This page is for the obsolete CIAO 4.16 release. Please see the CIAO home page for the latest release.
Why does using an exclude filter take so long?
The [exlude sky=region(ciao.reg)] filter, especially with dmextract, can be extremely slow; sometimes requiring hours or days to complete. This is often noticed when trying to exclude hundreds or even thousands of sources from, for example, some type extended emission.
The [exclude ] directive does not simply change the "is this point inside" logic, it actually inverts the logic of the region itself so it can be stored in the output file's subspace. It uses De Morgan's Law to invert the logic in the region. Since CIAO regions support complex logical AND (*), OR (+) , and NOT (!) operations, the general solution to inverting a region is an order O(N2) kind of operation; that is the run-time of the tool grows exponentially with number of sources being excluded. To reduce this, CIAO does have some optimizations to deal with groups of shapes whose bounding boxes overlap; however, this does not help for dense source regions that cover the same area.
While CIAO does support complex AND, OR, and NOT operations, most users, expecially in this scenerio, are not making use of complicated logic patterns. Most often the region being excluded simply contains ellipses (or maybe circles) generated by one of the source detect tools, eg wavdetect.
unix% cat ciao.reg ellipse(...A...) ellipse(...B...) ellipse(...C...) ...
In this scenario, it is easier and faster for the user to manually invert the region and avoid using the [exclude ] syntax altogether.
In CIAO 4.11, the python region module was updated to make this type of operation much easier. Users simply need to subtract the source region from the field(). For example these commands :
from region import * src = CXCRegion("ciao.reg") invert = field()-src invert.write( "invert_ciao.fits", fits=True, clobber=True)
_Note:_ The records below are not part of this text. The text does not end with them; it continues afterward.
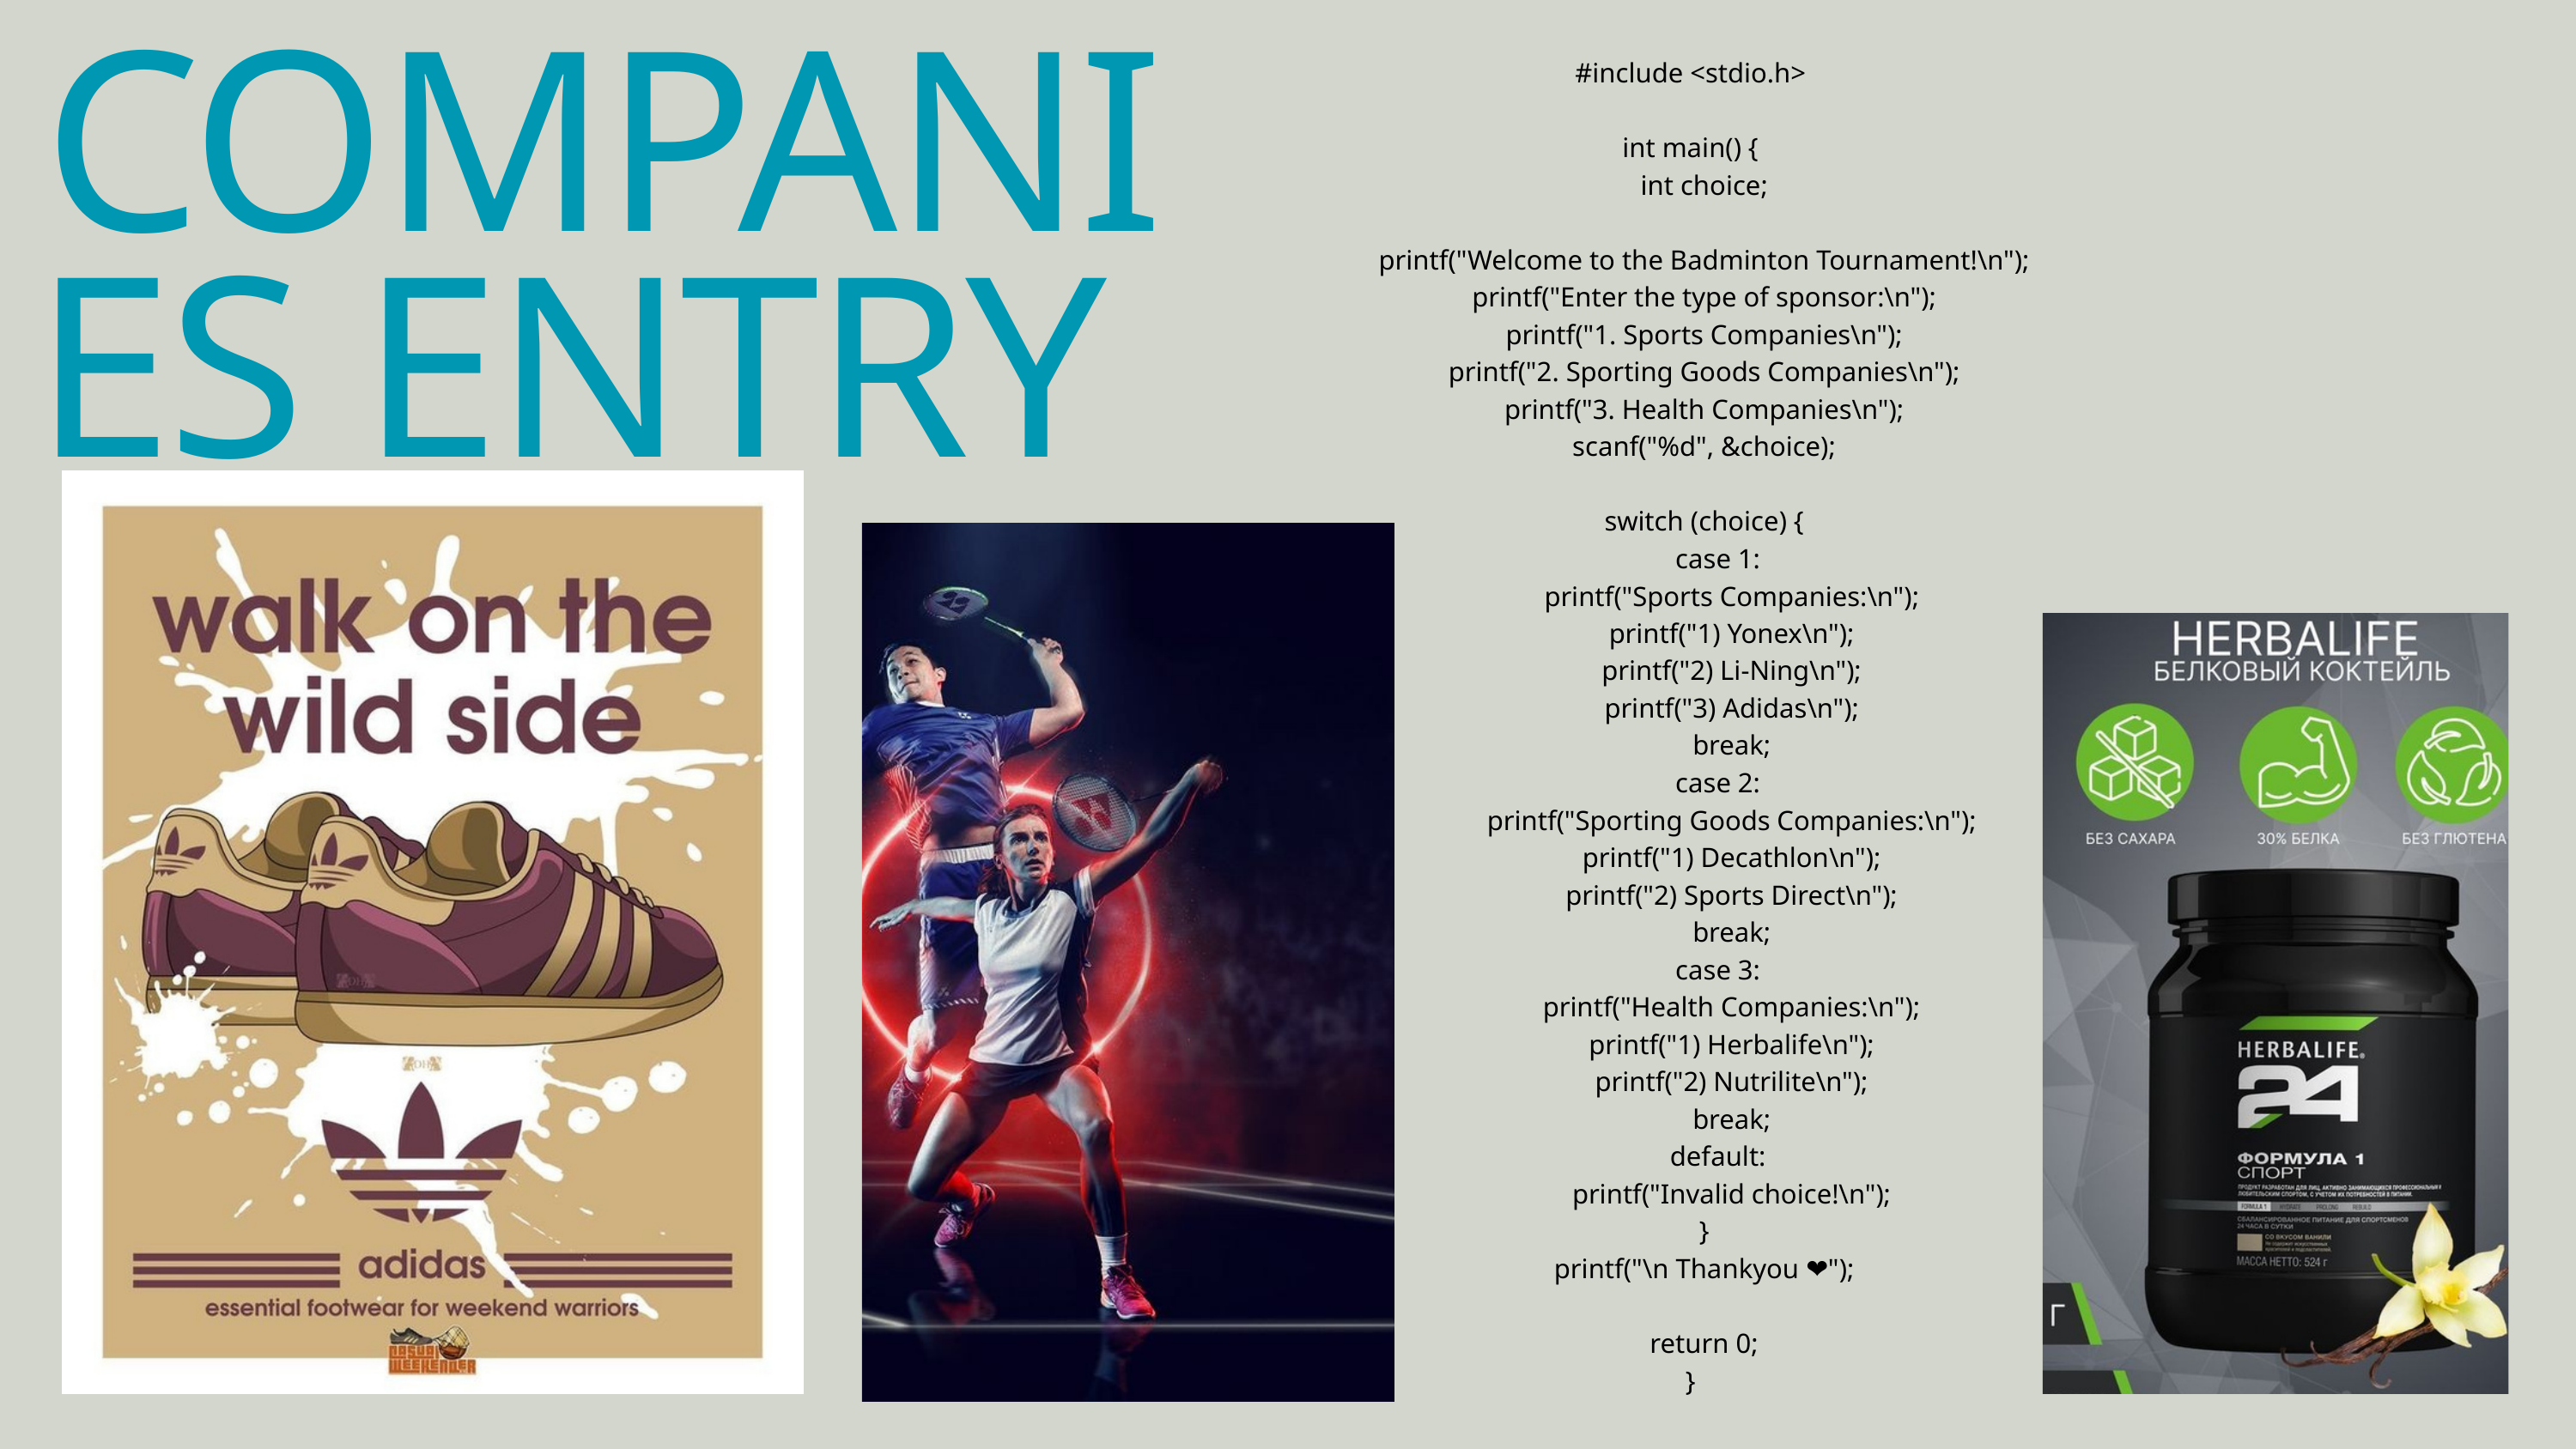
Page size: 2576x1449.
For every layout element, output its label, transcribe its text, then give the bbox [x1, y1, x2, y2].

text_box COMPANIES ENTRY [0, 56, 1202, 507]
text_box [62, 507, 804, 1394]
text_box #include <stdio.h> int main() { int choice; printf("Welcome to the Badminton Tournament!\n"); printf("Enter the type of sponsor:\n"); printf("1. Sports Companies\n"); printf("2. Sporting Goods Companies\n"); printf("3. Health Companies\n"); scanf("%d", &choice); switch (choice) { case 1: printf("Sports Companies:\n"); printf("1) Yonex\n"); printf("2) Li-Ning\n"); printf("3) Adidas\n"); break; case 2: printf("Sporting Goods Companies:\n"); printf("1) Decathlon\n"); printf("2) Sports Direct\n"); break; case 3: printf("Health Companies:\n"); printf("1) Herbalife\n"); printf("2) Nutrilite\n"); break; default: printf("Invalid choice!\n"); } printf("\n Thankyou ❤️"); return 0; } [995, 51, 2386, 1397]
text_box [861, 523, 1394, 1403]
text_box [2042, 613, 2509, 1394]
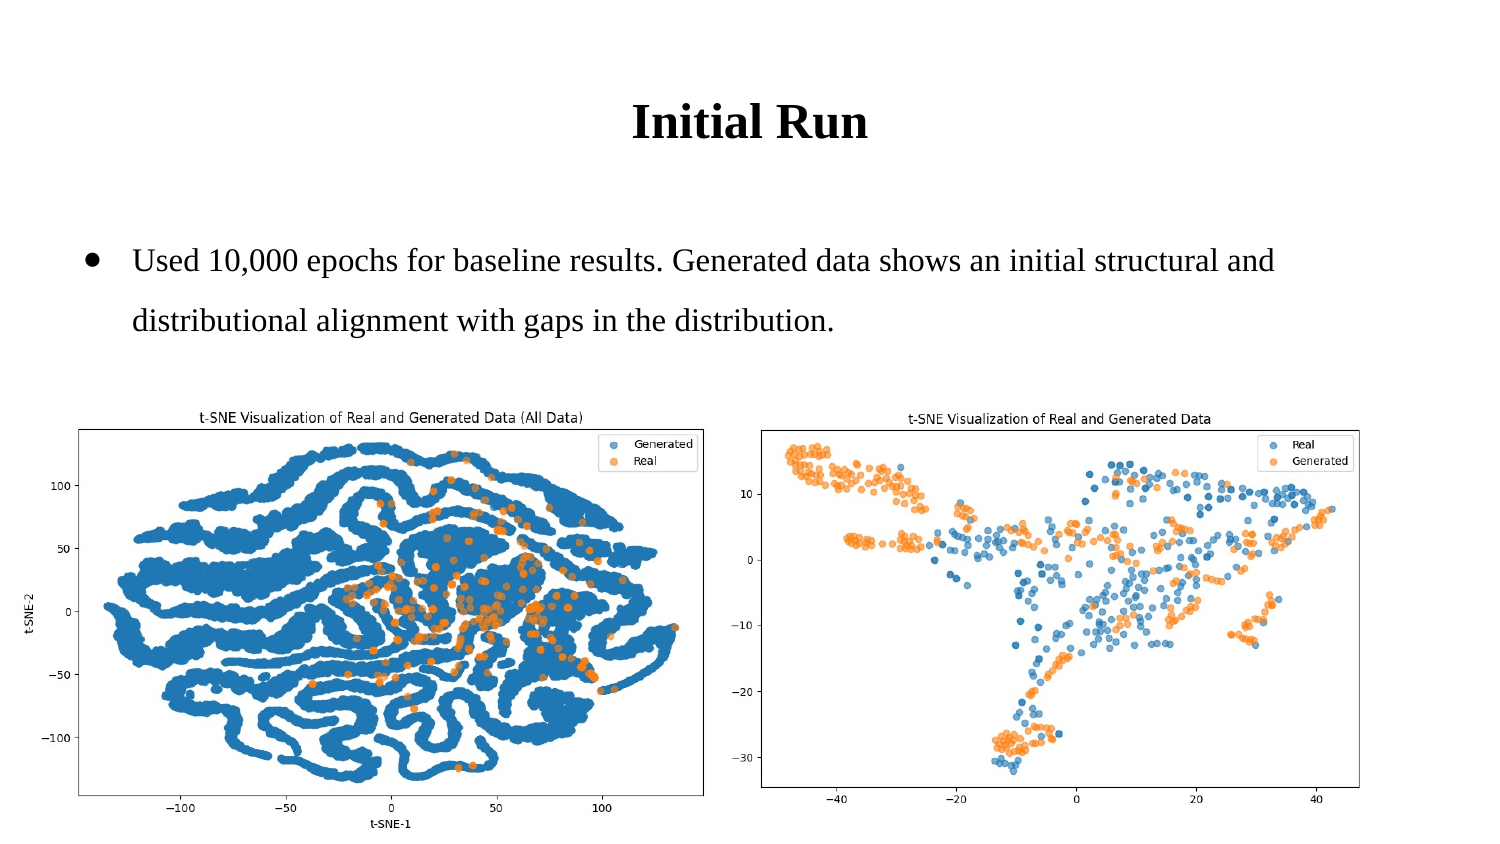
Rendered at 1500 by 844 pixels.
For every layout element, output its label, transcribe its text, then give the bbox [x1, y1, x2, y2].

can be saved to a python script , invert.py, and then run
unix% python invert.py unix% dmlist invert_ciao.fits data,clean,array Region Block: Field()&!Ellipse(4254.36,3654.59,7.27874,4.41364,145.504)&!Ellipse... # POS(X,Y) SHAPE R[2] ROTANG[2] COMPONENT NaN NaN Field NaN NaN 1 NaN NaN 4254.3550724638 3654.5869565217 !Ellipse 7.2787399292 145.5038452148 1 4.4136433601 NaN 4379.0974576271 3670.9406779661 !Ellipse 7.5883789062 164.3294067383 1 6.1752810478 NaN ...
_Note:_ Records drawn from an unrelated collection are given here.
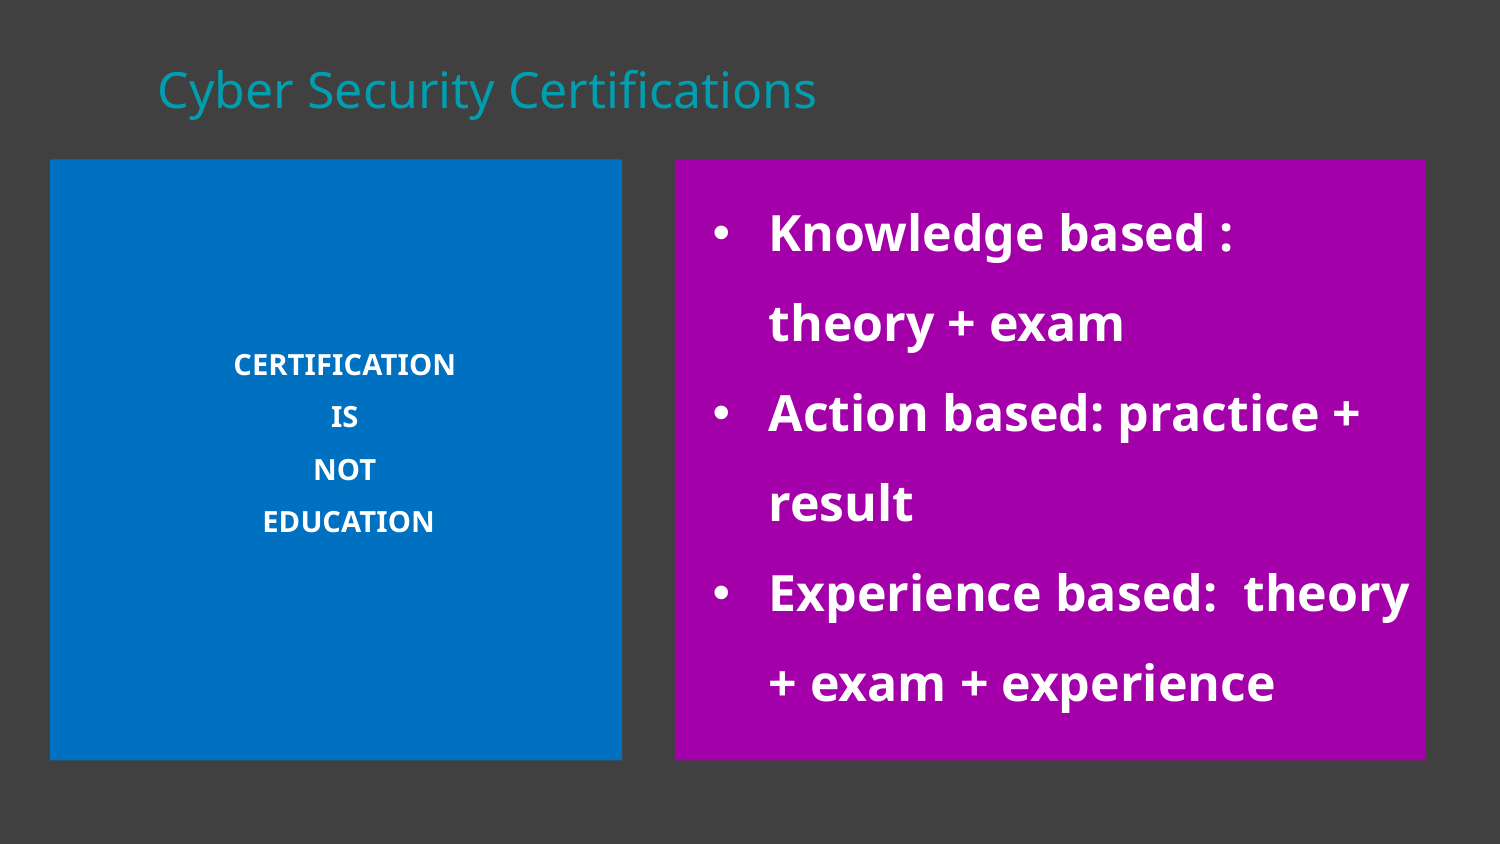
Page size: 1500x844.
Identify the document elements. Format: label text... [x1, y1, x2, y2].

text_box CERTIFICATION IS NOT EDUCATION [50, 328, 610, 591]
text_box Cyber Security Certifications [157, 58, 1150, 134]
text_box Knowledge based : theory + exam Action based: practice + result Experience based: theory + exam + experience [674, 171, 1413, 748]
text_box [674, 159, 1425, 761]
text_box [50, 159, 623, 761]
This file can the be used as a normal CIAO filter:
unix% dmextract "evt.fits[sky=region(invert_ciao.fits)][bin sky=annulus(4096,4096,0:1000:10)]" ...etc...
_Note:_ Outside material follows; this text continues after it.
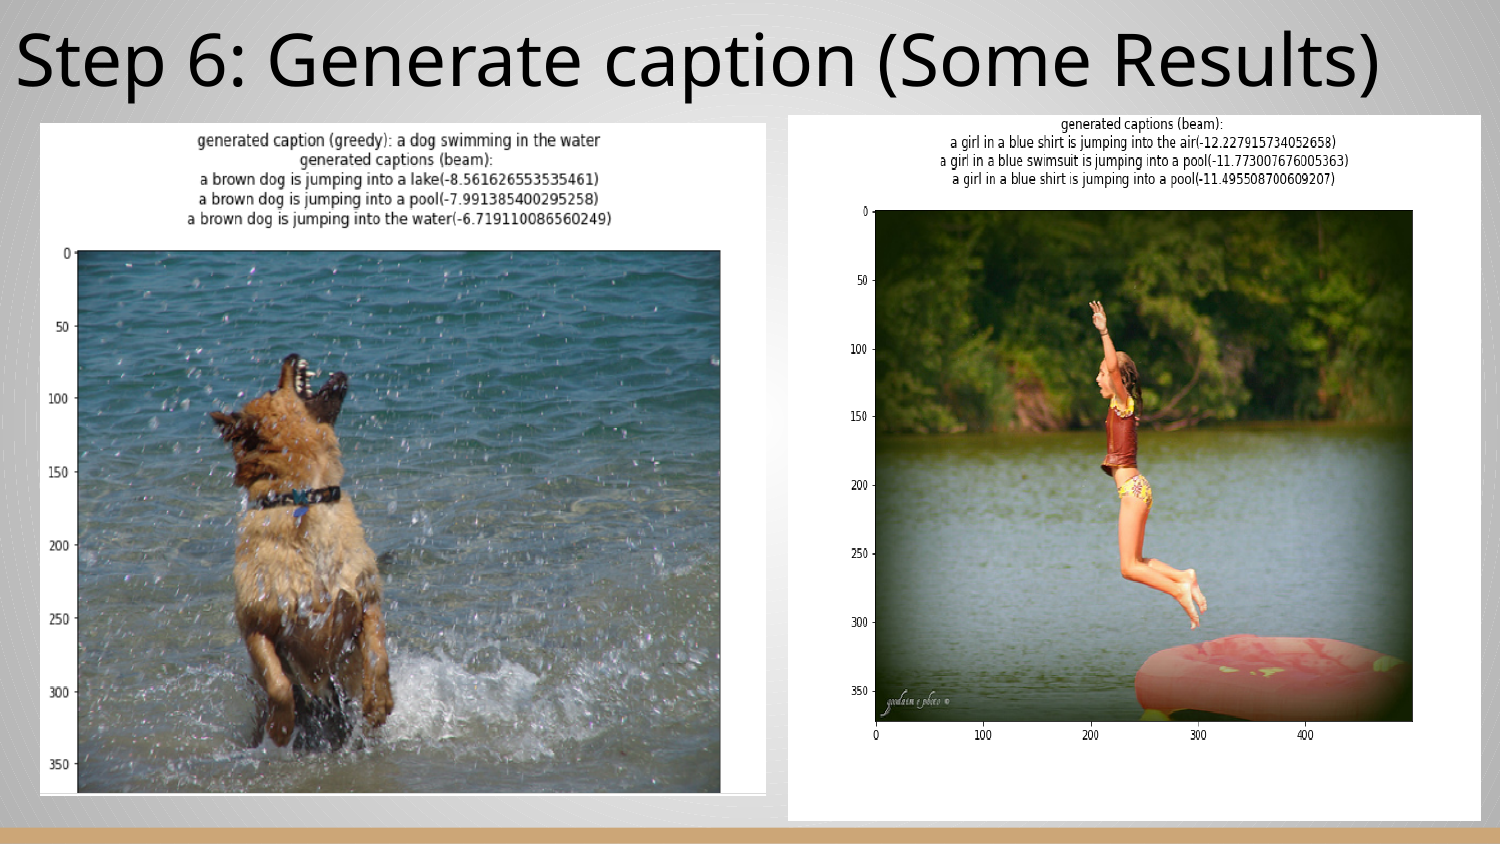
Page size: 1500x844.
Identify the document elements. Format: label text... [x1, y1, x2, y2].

picture [40, 123, 766, 797]
title Step 6: Generate caption (Some Results) [0, 22, 1398, 116]
picture [788, 115, 1481, 822]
This will run much faster than with the [exclude ] syntax.
This technique works best for regions stored in physical coordinates. For regions stored in celestial coordinates, users should use dmmakereg to convert them physical before inverting the logic.
unix% dmmakereg region="region(ds9.reg)" out="ciao.reg" kernel=ascii wcsfile=acis_evt.fits
The wcsfile is necessary to provide the coordinate transform information.
There are of course examples of more complicated regions: sources that have other nearby sources excluded, sources that include a polygon for the field of view, or maybe exclude a rectangular region for the readout streak. This technique will also handle all the logic needed to invert these complex regions.